▶ **Written request**: Could you render every line in the records below as a Markdown table with the columns Row and Line, numbering each row and skipping blank lines? Leave the pictures out of the answer.

>> START Records for this task

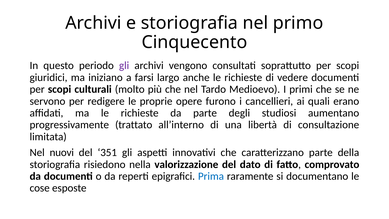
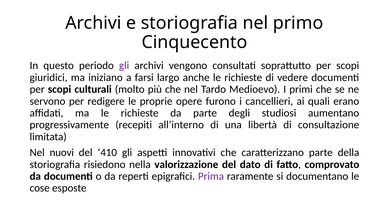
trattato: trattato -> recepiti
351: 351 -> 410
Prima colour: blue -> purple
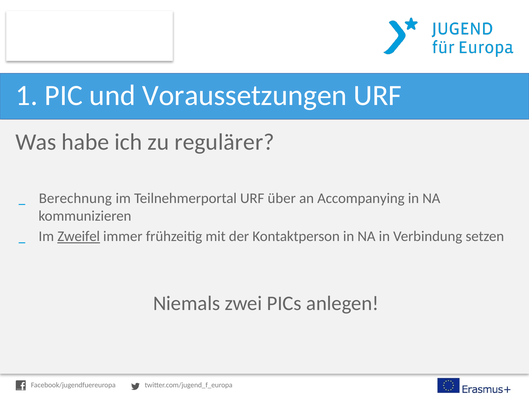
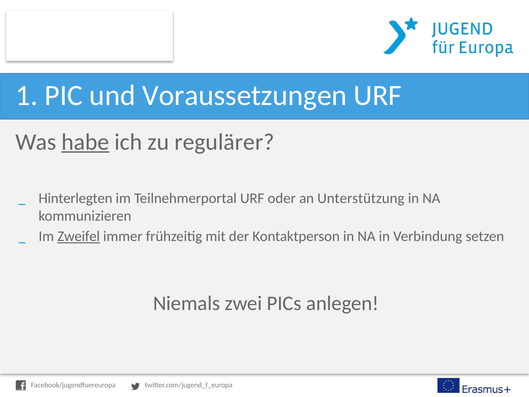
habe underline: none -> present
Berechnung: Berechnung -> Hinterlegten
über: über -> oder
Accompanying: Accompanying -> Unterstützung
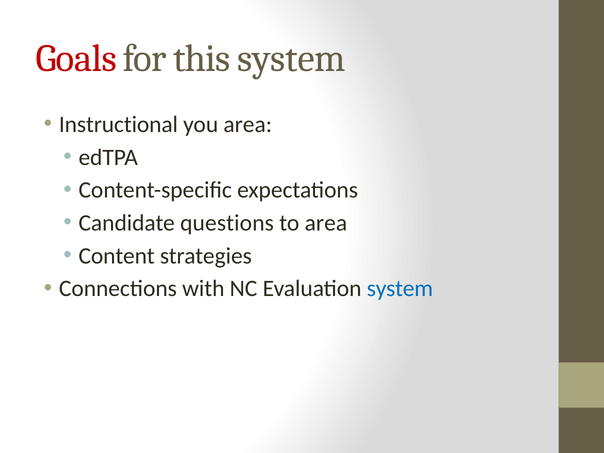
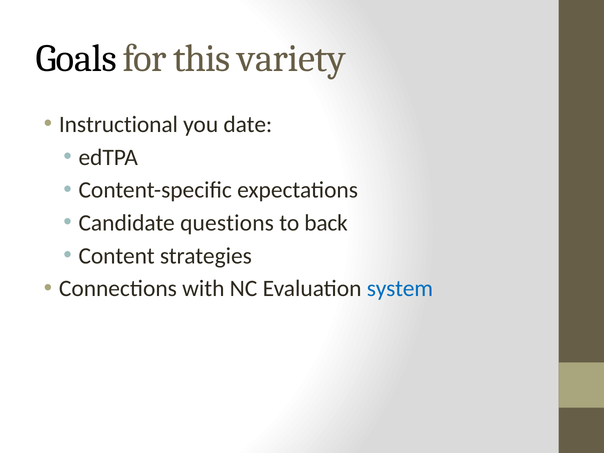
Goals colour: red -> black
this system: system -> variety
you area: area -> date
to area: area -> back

>> END Records for this task

▶ **Written answer**:
| Row | Line |
|---|---|
| 1 | trattato: trattato -> recepiti |
| 2 | 351: 351 -> 410 |
| 3 | Prima colour: blue -> purple |
| 4 | habe underline: none -> present |
| 5 | Berechnung: Berechnung -> Hinterlegten |
| 6 | über: über -> oder |
| 7 | Accompanying: Accompanying -> Unterstützung |
| 8 | Goals colour: red -> black |
| 9 | this system: system -> variety |
| 10 | you area: area -> date |
| 11 | to area: area -> back |